▶ [SELECTED TEXT]:

1. The problem statement, all variables and given/known data
Derive the infinitesimal rotation operator around the z-axis.

2. Relevant equations
My book gives this equation (which I follow) with epsilon the infinitesimal rotation angle:
$$\hat{R}(\epsilon) \psi(r,\theta, \phi) = \psi(r,\theta, \phi - \epsilon)$$
but I just don't get the next line in the book:
$$\approx \psi(r,\theta, \phi) - \epsilon \frac{\partial \psi(r,\theta, \phi)}{\partial \phi} + \frac{\epsilon^2}{2} \frac{\partial^2 \psi(r,\theta, \phi)}{\partial \phi^2} ...$$
3. The attempt at a solution
I was expecting something like
$$=(1-\epsilon) \psi(r,\theta, \phi)$$
I can see the books Eq is a series, but just can't see how they get to it, with partial diffs as well?

Saved data entries:
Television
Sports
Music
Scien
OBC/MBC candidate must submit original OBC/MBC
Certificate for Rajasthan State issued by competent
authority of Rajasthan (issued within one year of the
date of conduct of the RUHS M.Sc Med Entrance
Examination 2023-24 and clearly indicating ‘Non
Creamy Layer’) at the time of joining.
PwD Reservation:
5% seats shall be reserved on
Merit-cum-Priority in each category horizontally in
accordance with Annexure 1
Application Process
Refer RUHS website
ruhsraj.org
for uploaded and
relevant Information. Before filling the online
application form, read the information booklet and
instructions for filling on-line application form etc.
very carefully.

▶ [WHAT IS EXPECTED]: Reproduce the full rotation operator post word for word.

▶ [YOUR RESPONSE]:
1. The problem statement, all variables and given/known data
Derive the infinitesimal rotation operator around the z-axis.

2. Relevant equations
My book gives this equation (which I follow) with epsilon the infinitesimal rotation angle:
$$\hat{R}(\epsilon) \psi(r,\theta, \phi) = \psi(r,\theta, \phi - \epsilon)$$
but I just don't get the next line in the book:
$$\approx \psi(r,\theta, \phi) - \epsilon \frac{\partial \psi(r,\theta, \phi)}{\partial \phi} + \frac{\epsilon^2}{2} \frac{\partial^2 \psi(r,\theta, \phi)}{\partial \phi^2} ...$$
3. The attempt at a solution
I was expecting something like
$$=(1-\epsilon) \psi(r,\theta, \phi)$$
I can see the books Eq is a series, but just can't see how they get to it, with partial diffs as well?